● WHAT YOU WILL DO
Copy out every line of the entries below, changing each "common name" to "vernacular name" and leaving everything else as it is.
-- Start EXERCISE DATA --
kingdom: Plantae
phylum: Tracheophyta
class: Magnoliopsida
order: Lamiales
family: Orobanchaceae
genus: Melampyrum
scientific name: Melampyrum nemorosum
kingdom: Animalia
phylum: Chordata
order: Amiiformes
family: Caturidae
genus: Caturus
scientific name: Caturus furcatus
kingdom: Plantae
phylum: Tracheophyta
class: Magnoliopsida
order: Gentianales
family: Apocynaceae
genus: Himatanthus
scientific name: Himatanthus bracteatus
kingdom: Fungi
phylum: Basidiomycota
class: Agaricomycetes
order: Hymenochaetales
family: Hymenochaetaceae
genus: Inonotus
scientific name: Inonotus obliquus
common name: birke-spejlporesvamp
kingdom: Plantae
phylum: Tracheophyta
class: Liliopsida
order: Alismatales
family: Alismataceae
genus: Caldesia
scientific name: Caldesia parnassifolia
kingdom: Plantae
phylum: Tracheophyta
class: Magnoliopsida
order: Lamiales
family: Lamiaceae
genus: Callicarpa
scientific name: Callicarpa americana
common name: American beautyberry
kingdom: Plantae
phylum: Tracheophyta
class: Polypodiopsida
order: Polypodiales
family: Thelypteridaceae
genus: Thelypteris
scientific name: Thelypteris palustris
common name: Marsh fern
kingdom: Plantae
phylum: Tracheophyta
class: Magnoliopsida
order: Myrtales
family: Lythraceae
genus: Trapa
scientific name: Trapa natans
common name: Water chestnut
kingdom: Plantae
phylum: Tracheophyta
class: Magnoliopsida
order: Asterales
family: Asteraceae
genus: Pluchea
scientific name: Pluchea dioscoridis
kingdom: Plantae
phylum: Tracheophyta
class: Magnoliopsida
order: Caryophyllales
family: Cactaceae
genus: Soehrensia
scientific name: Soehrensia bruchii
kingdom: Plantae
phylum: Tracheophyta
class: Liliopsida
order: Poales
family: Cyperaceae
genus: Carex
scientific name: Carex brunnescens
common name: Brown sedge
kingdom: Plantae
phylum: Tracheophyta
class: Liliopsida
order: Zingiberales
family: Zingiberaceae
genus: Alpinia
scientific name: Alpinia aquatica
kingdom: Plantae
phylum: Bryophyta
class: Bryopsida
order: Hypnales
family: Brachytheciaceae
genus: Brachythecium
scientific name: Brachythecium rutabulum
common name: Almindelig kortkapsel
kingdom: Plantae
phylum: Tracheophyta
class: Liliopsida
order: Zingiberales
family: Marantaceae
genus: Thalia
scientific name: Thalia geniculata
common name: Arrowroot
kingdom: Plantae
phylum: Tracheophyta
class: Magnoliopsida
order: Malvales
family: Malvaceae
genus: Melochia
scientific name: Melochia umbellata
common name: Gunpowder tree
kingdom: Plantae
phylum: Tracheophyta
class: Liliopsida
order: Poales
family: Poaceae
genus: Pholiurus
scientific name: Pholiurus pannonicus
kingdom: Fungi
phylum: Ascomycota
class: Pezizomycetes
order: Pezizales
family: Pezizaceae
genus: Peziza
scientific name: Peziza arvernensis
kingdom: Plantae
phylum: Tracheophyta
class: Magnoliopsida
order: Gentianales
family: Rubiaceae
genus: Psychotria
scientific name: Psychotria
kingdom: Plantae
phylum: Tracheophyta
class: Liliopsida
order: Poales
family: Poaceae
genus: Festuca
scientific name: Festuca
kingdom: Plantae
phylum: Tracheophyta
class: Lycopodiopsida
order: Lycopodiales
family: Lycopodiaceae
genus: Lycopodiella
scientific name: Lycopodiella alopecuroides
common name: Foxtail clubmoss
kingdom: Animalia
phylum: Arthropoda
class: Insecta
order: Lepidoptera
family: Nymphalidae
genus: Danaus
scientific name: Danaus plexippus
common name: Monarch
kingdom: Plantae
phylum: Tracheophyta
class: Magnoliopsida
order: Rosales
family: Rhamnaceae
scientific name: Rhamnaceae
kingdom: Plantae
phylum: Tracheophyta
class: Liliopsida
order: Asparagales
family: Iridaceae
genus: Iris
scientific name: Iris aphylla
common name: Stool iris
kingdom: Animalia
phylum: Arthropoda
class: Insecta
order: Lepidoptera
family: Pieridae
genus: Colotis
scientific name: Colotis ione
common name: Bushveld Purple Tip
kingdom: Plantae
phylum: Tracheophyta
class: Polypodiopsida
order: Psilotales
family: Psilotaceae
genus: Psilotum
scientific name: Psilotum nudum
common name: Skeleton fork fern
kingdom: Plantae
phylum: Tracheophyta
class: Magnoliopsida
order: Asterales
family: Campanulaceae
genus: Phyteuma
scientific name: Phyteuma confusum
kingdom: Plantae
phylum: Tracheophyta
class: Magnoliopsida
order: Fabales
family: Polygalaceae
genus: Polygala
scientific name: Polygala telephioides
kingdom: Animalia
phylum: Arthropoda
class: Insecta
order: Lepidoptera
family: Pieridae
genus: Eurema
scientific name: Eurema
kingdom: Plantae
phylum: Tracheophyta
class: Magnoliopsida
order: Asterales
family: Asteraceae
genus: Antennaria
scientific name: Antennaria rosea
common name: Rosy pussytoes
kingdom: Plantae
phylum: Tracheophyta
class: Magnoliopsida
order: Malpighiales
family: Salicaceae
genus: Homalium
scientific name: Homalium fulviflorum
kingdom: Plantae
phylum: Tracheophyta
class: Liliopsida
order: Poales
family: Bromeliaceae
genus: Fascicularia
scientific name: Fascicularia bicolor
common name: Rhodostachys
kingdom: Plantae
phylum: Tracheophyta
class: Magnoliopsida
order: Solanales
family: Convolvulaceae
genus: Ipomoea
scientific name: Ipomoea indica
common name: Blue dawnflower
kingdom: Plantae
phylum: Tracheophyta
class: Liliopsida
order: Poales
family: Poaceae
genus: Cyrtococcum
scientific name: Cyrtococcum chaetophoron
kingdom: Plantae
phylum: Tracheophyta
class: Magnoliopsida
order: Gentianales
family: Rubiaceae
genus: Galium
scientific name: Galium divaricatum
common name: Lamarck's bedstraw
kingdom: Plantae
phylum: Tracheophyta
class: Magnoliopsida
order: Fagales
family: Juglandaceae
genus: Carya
-- End EXERCISE DATA --
● WRITTEN SOLUTION
kingdom: Plantae
phylum: Tracheophyta
class: Magnoliopsida
order: Lamiales
family: Orobanchaceae
genus: Melampyrum
scientific name: Melampyrum nemorosum
kingdom: Animalia
phylum: Chordata
order: Amiiformes
family: Caturidae
genus: Caturus
scientific name: Caturus furcatus
kingdom: Plantae
phylum: Tracheophyta
class: Magnoliopsida
order: Gentianales
family: Apocynaceae
genus: Himatanthus
scientific name: Himatanthus bracteatus
kingdom: Fungi
phylum: Basidiomycota
class: Agaricomycetes
order: Hymenochaetales
family: Hymenochaetaceae
genus: Inonotus
scientific name: Inonotus obliquus
vernacular name: birke-spejlporesvamp
kingdom: Plantae
phylum: Tracheophyta
class: Liliopsida
order: Alismatales
family: Alismataceae
genus: Caldesia
scientific name: Caldesia parnassifolia
kingdom: Plantae
phylum: Tracheophyta
class: Magnoliopsida
order: Lamiales
family: Lamiaceae
genus: Callicarpa
scientific name: Callicarpa americana
vernacular name: American beautyberry
kingdom: Plantae
phylum: Tracheophyta
class: Polypodiopsida
order: Polypodiales
family: Thelypteridaceae
genus: Thelypteris
scientific name: Thelypteris palustris
vernacular name: Marsh fern
kingdom: Plantae
phylum: Tracheophyta
class: Magnoliopsida
order: Myrtales
family: Lythraceae
genus: Trapa
scientific name: Trapa natans
vernacular name: Water chestnut
kingdom: Plantae
phylum: Tracheophyta
class: Magnoliopsida
order: Asterales
family: Asteraceae
genus: Pluchea
scientific name: Pluchea dioscoridis
kingdom: Plantae
phylum: Tracheophyta
class: Magnoliopsida
order: Caryophyllales
family: Cactaceae
genus: Soehrensia
scientific name: Soehrensia bruchii
kingdom: Plantae
phylum: Tracheophyta
class: Liliopsida
order: Poales
family: Cyperaceae
genus: Carex
scientific name: Carex brunnescens
vernacular name: Brown sedge
kingdom: Plantae
phylum: Tracheophyta
class: Liliopsida
order: Zingiberales
family: Zingiberaceae
genus: Alpinia
scientific name: Alpinia aquatica
kingdom: Plantae
phylum: Bryophyta
class: Bryopsida
order: Hypnales
family: Brachytheciaceae
genus: Brachythecium
scientific name: Brachythecium rutabulum
vernacular name: Almindelig kortkapsel
kingdom: Plantae
phylum: Tracheophyta
class: Liliopsida
order: Zingiberales
family: Marantaceae
genus: Thalia
scientific name: Thalia geniculata
vernacular name: Arrowroot
kingdom: Plantae
phylum: Tracheophyta
class: Magnoliopsida
order: Malvales
family: Malvaceae
genus: Melochia
scientific name: Melochia umbellata
vernacular name: Gunpowder tree
kingdom: Plantae
phylum: Tracheophyta
class: Liliopsida
order: Poales
family: Poaceae
genus: Pholiurus
scientific name: Pholiurus pannonicus
kingdom: Fungi
phylum: Ascomycota
class: Pezizomycetes
order: Pezizales
family: Pezizaceae
genus: Peziza
scientific name: Peziza arvernensis
kingdom: Plantae
phylum: Tracheophyta
class: Magnoliopsida
order: Gentianales
family: Rubiaceae
genus: Psychotria
scientific name: Psychotria
kingdom: Plantae
phylum: Tracheophyta
class: Liliopsida
order: Poales
family: Poaceae
genus: Festuca
scientific name: Festuca
kingdom: Plantae
phylum: Tracheophyta
class: Lycopodiopsida
order: Lycopodiales
family: Lycopodiaceae
genus: Lycopodiella
scientific name: Lycopodiella alopecuroides
vernacular name: Foxtail clubmoss
kingdom: Animalia
phylum: Arthropoda
class: Insecta
order: Lepidoptera
family: Nymphalidae
genus: Danaus
scientific name: Danaus plexippus
vernacular name: Monarch
kingdom: Plantae
phylum: Tracheophyta
class: Magnoliopsida
order: Rosales
family: Rhamnaceae
scientific name: Rhamnaceae
kingdom: Plantae
phylum: Tracheophyta
class: Liliopsida
order: Asparagales
family: Iridaceae
genus: Iris
scientific name: Iris aphylla
vernacular name: Stool iris
kingdom: Animalia
phylum: Arthropoda
class: Insecta
order: Lepidoptera
family: Pieridae
genus: Colotis
scientific name: Colotis ione
vernacular name: Bushveld Purple Tip
kingdom: Plantae
phylum: Tracheophyta
class: Polypodiopsida
order: Psilotales
family: Psilotaceae
genus: Psilotum
scientific name: Psilotum nudum
vernacular name: Skeleton fork fern
kingdom: Plantae
phylum: Tracheophyta
class: Magnoliopsida
order: Asterales
family: Campanulaceae
genus: Phyteuma
scientific name: Phyteuma confusum
kingdom: Plantae
phylum: Tracheophyta
class: Magnoliopsida
order: Fabales
family: Polygalaceae
genus: Polygala
scientific name: Polygala telephioides
kingdom: Animalia
phylum: Arthropoda
class: Insecta
order: Lepidoptera
family: Pieridae
genus: Eurema
scientific name: Eurema
kingdom: Plantae
phylum: Tracheophyta
class: Magnoliopsida
order: Asterales
family: Asteraceae
genus: Antennaria
scientific name: Antennaria rosea
vernacular name: Rosy pussytoes
kingdom: Plantae
phylum: Tracheophyta
class: Magnoliopsida
order: Malpighiales
family: Salicaceae
genus: Homalium
scientific name: Homalium fulviflorum
kingdom: Plantae
phylum: Tracheophyta
class: Liliopsida
order: Poales
family: Bromeliaceae
genus: Fascicularia
scientific name: Fascicularia bicolor
vernacular name: Rhodostachys
kingdom: Plantae
phylum: Tracheophyta
class: Magnoliopsida
order: Solanales
family: Convolvulaceae
genus: Ipomoea
scientific name: Ipomoea indica
vernacular name: Blue dawnflower
kingdom: Plantae
phylum: Tracheophyta
class: Liliopsida
order: Poales
family: Poaceae
genus: Cyrtococcum
scientific name: Cyrtococcum chaetophoron
kingdom: Plantae
phylum: Tracheophyta
class: Magnoliopsida
order: Gentianales
family: Rubiaceae
genus: Galium
scientific name: Galium divaricatum
vernacular name: Lamarck's bedstraw
kingdom: Plantae
phylum: Tracheophyta
class: Magnoliopsida
order: Fagales
family: Juglandaceae
genus: Carya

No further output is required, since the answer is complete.